> PASSAGE PROVIDED:
• • •

Now each team sees their own spend and gets alerted when their resources are trending over budget — not the entire subscription's noise. This is where the mandatory tagging from Part 1 pays off. 🏷️ → 💰

🤖 Step 3: Anomaly Detection (Catch the Weird Stuff)

Budgets catch gradual overspend. But what about sudden spikes? A developer accidentally provisions 8 Standard_E64s_v5 VMs instead of E4s_v5? That's $2,400/day vs $300/day — and a budget alert might not fire until day 15.

Azure's cost anomaly detection uses ML to spot unusual patterns. Deploy it in one resource block:

# budgets/anomaly-detection/main.tf

resource "azurerm_cost_anomaly_alert" "subscription" {
  name            = "cost-anomaly-alert"
  display_name    = "Cost Anomaly Detection"
  subscription_id = "/subscriptions/${data.azurerm_subscription.current.subscription_id}"
  email_subject   = "⚠️ Cost Anomaly Detected - ${data.azurerm_subscription.current.display_name}"
  email_addresses = ["finops@company.com", "eng-lead@company.com"]
}

That's it. Five lines. You'll get daily emails when Azure detects spending anomalies like:

⚠️ Cost Anomaly Detected - Production Subscription

Anomaly: Daily run rate UP 340% on Feb 15
Resource Group: rg-ml-experiments
Estimated Impact: +$847/day above normal
Top Contributor: Microsoft.Compute/virtualMachines

Now your team catches runaway resources in 24 hours instead of 30 days. 🚨

🧱 Step 4: Reusable Budget Module (The Architect's Way)

In a real organization, you're managing 5-20+ subscriptions. You need a module that every team can drop in:

# modules/cost-alerting/main.tf

variable "subscription_id" {
  type = string
}

variable "monthly_budget" {
  type        = number
  description = "Monthly budget in USD"
}

variable "alert_emails" {
  type = list(string)
}

variable "action_group_id" {
  type    = string
  default = ""
}

variable "environment" {
  type = string
}

variable "enable_anomaly_detection" {
  type    = bool
  default = true
}

locals {
  budget_start = formatdate("YYYY-MM-01'T'00:00:00'Z'", timestamp())

• • •

> WORK TASK A:
Answer these questions about the Azure cost-alerting passage:
(i) How much per day would the accidentally provisioned Standard_E64s_v5 VMs cost, compared with the intended E4s_v5 VMs?
(ii) Which resource group is named in the sample anomaly email?
(iii) What is the default value of the enable_anomaly_detection variable?
> WORK TASK B:
Pick up the Azure cost-alerting passage after its last line and keep writing.

> DATA SECTION:

• • •

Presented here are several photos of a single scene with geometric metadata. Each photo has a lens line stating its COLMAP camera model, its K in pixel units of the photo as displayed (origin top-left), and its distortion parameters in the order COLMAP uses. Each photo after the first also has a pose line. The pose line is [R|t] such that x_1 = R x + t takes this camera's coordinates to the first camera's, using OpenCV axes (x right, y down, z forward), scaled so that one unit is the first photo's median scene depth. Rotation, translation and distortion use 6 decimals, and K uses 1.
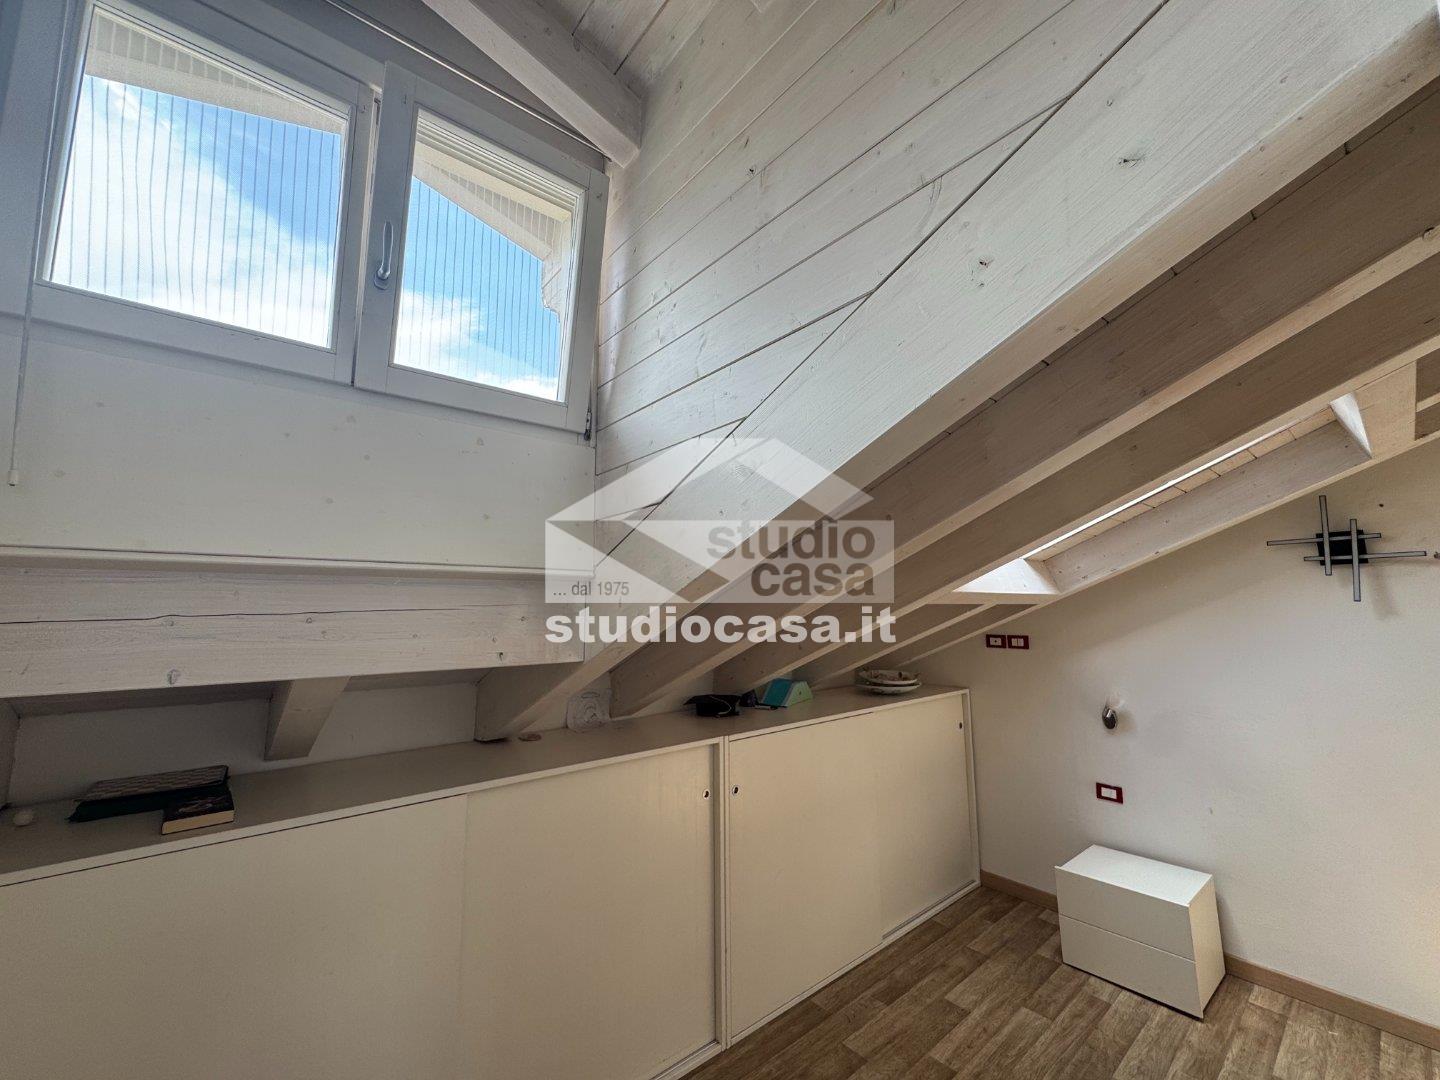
lens RADIAL K [[577.2, 0, 716.8], [0, 577.2, 538.5], [0, 0, 1]] dist [-0.003221, -0.000039]
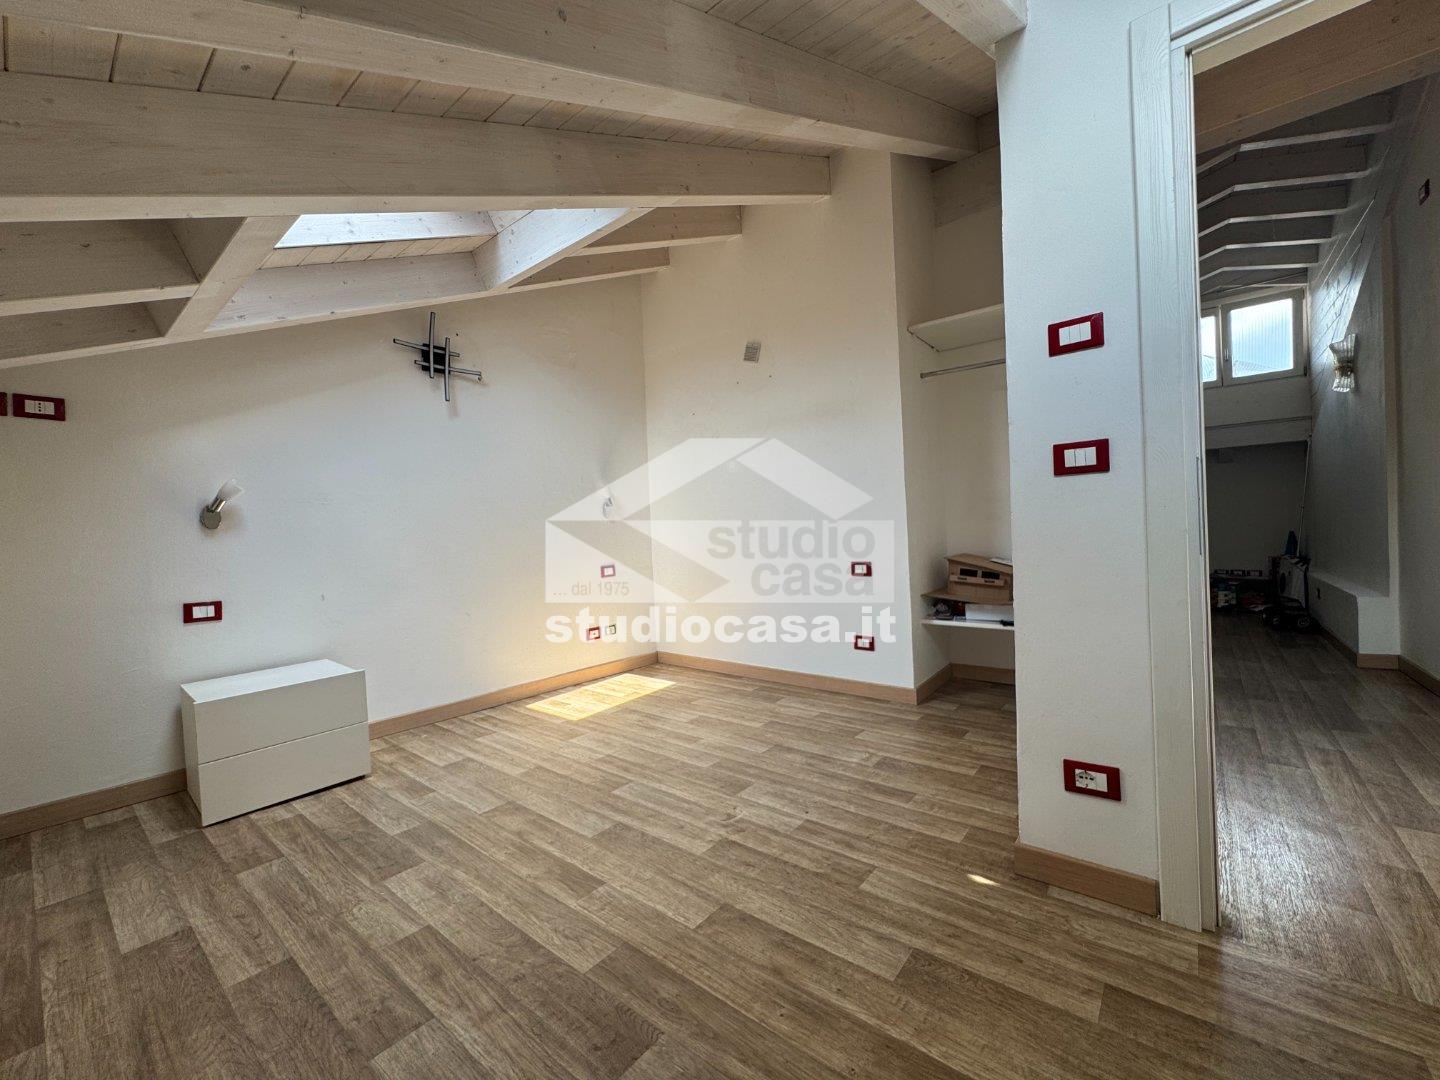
lens RADIAL K [[577.2, 0, 716.8], [0, 577.2, 538.5], [0, 0, 1]] dist [-0.003221, -0.000039]
pose [[-0.189152, 0.009318, 0.981904, -0.255364], [-0.083814, 0.996153, -0.025599, 0.380826], [-0.978364, -0.087139, -0.187643, 0.598494]]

• • •

> REPLY A:
(i) $2,400/day, compared with $300/day.
(ii) rg-ml-experiments
(iii) true

> REPLY B:
  # Scale alert urgency by environment
  thresholds = {
    prod    = { warn = 70, critical = 90, forecast = 80 }
    staging = { warn = 80, critical = 100, forecast = 90 }
    dev     = { warn = 90, critical = 110, forecast = 100 }
  }

  env_thresholds = local.thresholds[var.environment]
}

resource "azurerm_consumption_budget_subscription" "this" {
  name            = "budget-${var.environment}-monthly"
  subscription_id = var.subscription_id
  amount          = var.monthly_budget
  time_grain      = "Monthly"

  time_period {
    start_date = local.budget_start
  }

  notification {
    enabled        = true
    threshold      = local.env_thresholds.warn
    operator       = "GreaterThan"
    threshold_type = "Actual"
    contact_emails = var.alert_emails
  }

  notification {
    enabled        = true
    threshold      = local.env_thresholds.critical
    operator       = "GreaterThan"
    threshold_type = "Actual"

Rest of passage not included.